As we see in the headlines every day, the COVID-19 pandemic is having far-reaching economic and financial repercussions in the United States and beyond. It has been affecting stock prices and the value of the Greenback through a variety of mechanisms, including interest rate changes and impacts on investor sentiment.
The pandemic has also been having profound financial implications on individual households – and it’s also changed how we view our money and how we invest it, according to a number of recent surveys.
How Has the Pandemic Affected Investing?
You might well think that due to the pandemic creating global economic instability and turmoil, most people are now favoring safer investments. This is true to some extent, but COVID-19 has also had the complete opposite effect on many of us, with more Americans than ever now investing in cryptocurrencies, such as Bitcoin.
Specifically, a survey by Mode – a Bitcoin banking app – found that Baby Boomers have increased their crypto investments by almost ten-fold since the pandemic escalated in March.
“We believe these to be very interesting findings, and although the reasons for this could be manifold, they could potentially reveal an unprecedented change in the way investors think today, as a result of the global pandemic,” Janis Legler, Mode Banking’s chief product officer, said.
Mr. Legler went on to describe Boomers’ increased interest in cryptocurrency investing, particularly in Bitcoin, to be “extremely promising for the growth of the industry.”
Why Are Boomers Investing in Crypto?
The surge in the number of Baby Boomers who are investing in cryptocurrencies since the pandemic began is down to a multitude of factors, all of which are linked to the instability COVID-19 has brought about in one way or another.
Firstly, it’s important to recognize that following the escalation of the pandemic, governments, and central banks all around the world became fearful of economic growth slowing down and a potential recession being on the horizon.
So, many central banks opted to slash their interest rates in a bid to encourage spending and investing, and also discourage saving, all in the hopes of keeping money flowing through the economy in a bid to prop up gross domestic product and reduce the risk of job losses.
As we now know, this did little to stop coronavirus-induced job losses and recessions across the world, but it nevertheless made saving very unattractive, with interest rates near an all-time low.
This, in turn, has pushed people who were previously happy to just leave their money in the bank to look for investment opportunities to get a decent return. Many ended up investing in cryptocurrencies, such as Bitcoin, Ripple, and other lesser-known digital assets.
Now, you may be wondering why households didn’t decide to invest in stocks or other more traditional currencies, like the Greenback, instead of going all-in on the crypto market.
Again, this can be explained by the COVID-19 pandemic. Another product of the pandemic has been very volatile equity markets, with many indexes gaining and quickly losing value, often with no discernable medium to long term trend.
This makes investing in stocks more difficult, especially for people with little to no experience picking robust, promising and undervalued companies to invest in.
On the other hand, when it comes to crypto investing, many people simply purchase Bitcoin as a long term investment and plan on holding onto it until they can sell it for a multiple of the price they bought it at.
This kind of investing requires no previous experience and no technical analysis whatsoever, though there are some crypto day traders who analyze the market on a daily basis to search for opportunities to make money in a matter of hours.
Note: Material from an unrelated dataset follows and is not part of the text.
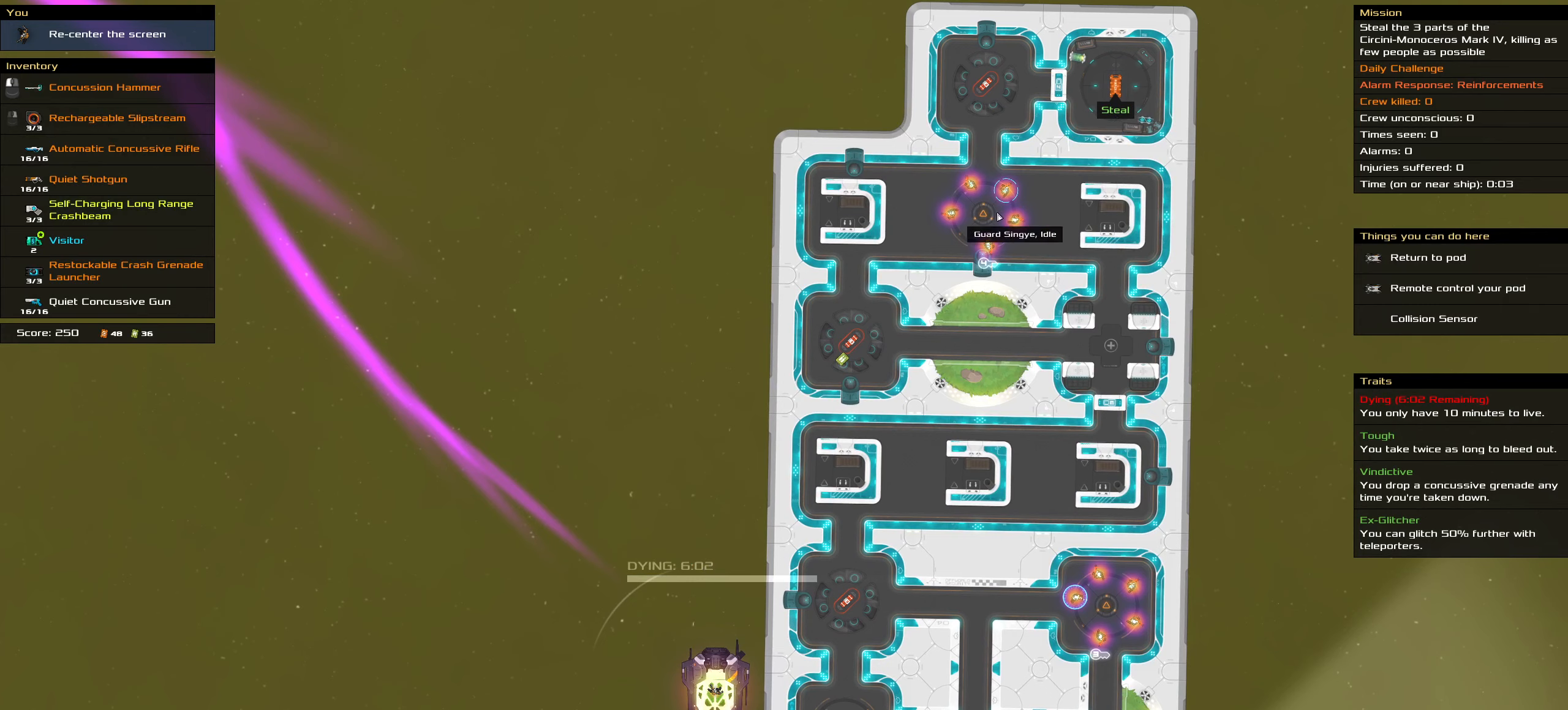
{"keys": [], "mouse": [], "events": []}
But, the vast majority of Boomers who invest in crypto aren’t trading the market in this fashion.
Lastly, the pandemic has also decreased some people’s trust of the government and financial institutions, so Bitcoin’s decentralized nature is very appealing to them.
A Quick Summary
- The COVID-19 pandemic has had far-reaching implications on the global economy, in addition to all the other ways it has affected our everyday lives.
- Aside from central banks changing their monetary policy and governments announcing fiscal stimulus packages, households are feeling the effects on an individual level and many are changing the way they invest their money.
- A survey has found that Boomers have increased their investments in the crypto market by almost ten-fold over the past 7 or so months.
- Boomers have been flocking to the crypto market for a number of reasons.
- For example, with interest rates just about positive, many households are looking to invest their savings as banks are offering negligible returns for saving with them.
- The crypto market has benefitted from this greatly, as many investors have been drawn to it due the low trading fees and its potential for high returns.
- Another reason why more people are buying crypto now is because the pandemic has lowered trust in the government and the banks, so decentralized digital assets are viewed more favorably.